**Task brief**
Print the lines in the listing below that fall between the line with "Number: | 10131408 |" and the line with "detection. | Pass |", those two lines included, exactly as they stand and with nothing else.

**Data in this exercise**
○ ○ ○ ○ ○ ○ ○

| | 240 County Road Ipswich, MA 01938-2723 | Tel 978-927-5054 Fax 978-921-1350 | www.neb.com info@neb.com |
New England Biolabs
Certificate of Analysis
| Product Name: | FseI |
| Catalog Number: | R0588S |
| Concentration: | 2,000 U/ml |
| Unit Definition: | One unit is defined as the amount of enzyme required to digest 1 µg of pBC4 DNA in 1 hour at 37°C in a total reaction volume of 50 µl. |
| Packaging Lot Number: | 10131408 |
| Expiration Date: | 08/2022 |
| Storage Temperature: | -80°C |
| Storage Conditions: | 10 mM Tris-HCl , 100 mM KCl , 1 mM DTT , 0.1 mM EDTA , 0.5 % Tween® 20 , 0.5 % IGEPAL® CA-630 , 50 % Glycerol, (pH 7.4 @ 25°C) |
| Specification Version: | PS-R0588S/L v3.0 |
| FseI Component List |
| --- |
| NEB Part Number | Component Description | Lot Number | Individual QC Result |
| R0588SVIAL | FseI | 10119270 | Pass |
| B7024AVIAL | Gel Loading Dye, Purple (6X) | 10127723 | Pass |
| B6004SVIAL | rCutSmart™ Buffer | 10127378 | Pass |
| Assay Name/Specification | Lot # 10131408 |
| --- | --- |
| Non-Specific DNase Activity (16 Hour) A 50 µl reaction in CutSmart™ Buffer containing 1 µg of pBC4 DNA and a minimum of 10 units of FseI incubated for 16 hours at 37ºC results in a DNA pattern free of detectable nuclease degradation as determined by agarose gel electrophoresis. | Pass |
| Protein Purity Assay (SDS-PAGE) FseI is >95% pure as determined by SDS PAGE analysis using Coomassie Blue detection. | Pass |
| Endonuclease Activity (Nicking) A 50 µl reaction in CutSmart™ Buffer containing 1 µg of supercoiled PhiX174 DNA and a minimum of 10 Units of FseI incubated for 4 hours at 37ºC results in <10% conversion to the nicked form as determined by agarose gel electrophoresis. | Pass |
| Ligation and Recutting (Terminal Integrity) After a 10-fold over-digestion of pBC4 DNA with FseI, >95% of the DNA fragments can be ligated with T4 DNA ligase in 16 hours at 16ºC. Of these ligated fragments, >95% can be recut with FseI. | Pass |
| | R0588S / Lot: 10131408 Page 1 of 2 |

○ ○ ○ ○ ○ ○ ○

**Worked solution**
| Packaging Lot Number: | 10131408 |
| Expiration Date: | 08/2022 |
| Storage Temperature: | -80°C |
| Storage Conditions: | 10 mM Tris-HCl , 100 mM KCl , 1 mM DTT , 0.1 mM EDTA , 0.5 % Tween® 20 , 0.5 % IGEPAL® CA-630 , 50 % Glycerol, (pH 7.4 @ 25°C) |
| Specification Version: | PS-R0588S/L v3.0 |
| FseI Component List |
| --- |
| NEB Part Number | Component Description | Lot Number | Individual QC Result |
| R0588SVIAL | FseI | 10119270 | Pass |
| B7024AVIAL | Gel Loading Dye, Purple (6X) | 10127723 | Pass |
| B6004SVIAL | rCutSmart™ Buffer | 10127378 | Pass |
| Assay Name/Specification | Lot # 10131408 |
| --- | --- |
| Non-Specific DNase Activity (16 Hour) A 50 µl reaction in CutSmart™ Buffer containing 1 µg of pBC4 DNA and a minimum of 10 units of FseI incubated for 16 hours at 37ºC results in a DNA pattern free of detectable nuclease degradation as determined by agarose gel electrophoresis. | Pass |
| Protein Purity Assay (SDS-PAGE) FseI is >95% pure as determined by SDS PAGE analysis using Coomassie Blue detection. | Pass |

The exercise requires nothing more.